When is a cooking oil not appropriate to substitute for another

oilsubstitutions

Frequently recipes call for a particular kind of oil for making use of certain characteristics (taste, heat tolerance, health, etc.). It's well known you can substitute cooking oils in most cases (vegetable oil for canola oil).

Are there circumstances in which it is not appropriate to substitute cooking oils?

Best Answer

Actually, there are really only a few oils you can substitute for each other, at least without any significant side effects.

The oils which generally are used interchangeably are peanut oil, canola/rapeseed oil, and sunflower oil. These oils have similar smoke points, don't impart any really noticeable flavour, and tend to be used primarily for high-heat cooking (pan-frying, deep-frying), so if you're paranoid about saturated fat for instance, you can substitute sunflower oil for peanut oil. Corn oil is in the same group, but I rarely see that used anymore. You can also use the "light" olive oil, but that will change the flavour of the dish. I believe walnut oil has similar properties, but it's considerably harder to find.

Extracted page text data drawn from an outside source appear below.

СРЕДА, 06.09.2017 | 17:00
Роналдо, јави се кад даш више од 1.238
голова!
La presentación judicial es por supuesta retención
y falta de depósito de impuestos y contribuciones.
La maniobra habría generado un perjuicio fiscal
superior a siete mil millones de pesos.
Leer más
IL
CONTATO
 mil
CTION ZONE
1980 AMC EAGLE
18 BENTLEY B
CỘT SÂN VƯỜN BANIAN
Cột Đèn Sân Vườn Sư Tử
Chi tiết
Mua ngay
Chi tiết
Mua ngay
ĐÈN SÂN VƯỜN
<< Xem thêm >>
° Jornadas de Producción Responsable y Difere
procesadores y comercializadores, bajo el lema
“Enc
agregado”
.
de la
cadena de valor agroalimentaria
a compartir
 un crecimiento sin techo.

But keep in mind that oils are used for far more than frying. Many have highly-specialized uses:

  • Extra virgin olive oil is most commonly used in sauces and salad dressings ("oil and vinegar" almost always means olive oil, there really is no substitute);

  • Chili oil is really more of a condiment than a cooking oil. Even if you could cook with it, the result would be inedible due to the heat.

  • Toasted sesame oil is used as a flavourings in Asian dishes. It's useless as a cooking oil (and cooking with it would be a terrible waste). Regular sesame oil, on the other hand, is often bought in a refined form and is generally used as a cooking oil.

  • There are a lot of other more esoteric types of oil such as palm oil and coconut oil, which you really don't want to use unless you know what you're doing (you can ruin the flavour).

I could go on, but for now I'll refer you to the Types of oils and their characteristics as a starting point. Cooking oils really aren't freely interchangeable in all situations; even if you've accounted for smoke point and flavour, sometimes a significantly different fat content (i.e. grapeseed oil which is mostly polyunsaturated vs. canola oil which is mostly monounsaturated) can seriously mess up a delicate recipe.

It's better to be asking which oils you can substitute in a specific situation than to assume everything goes and list the "exceptional" circumstances.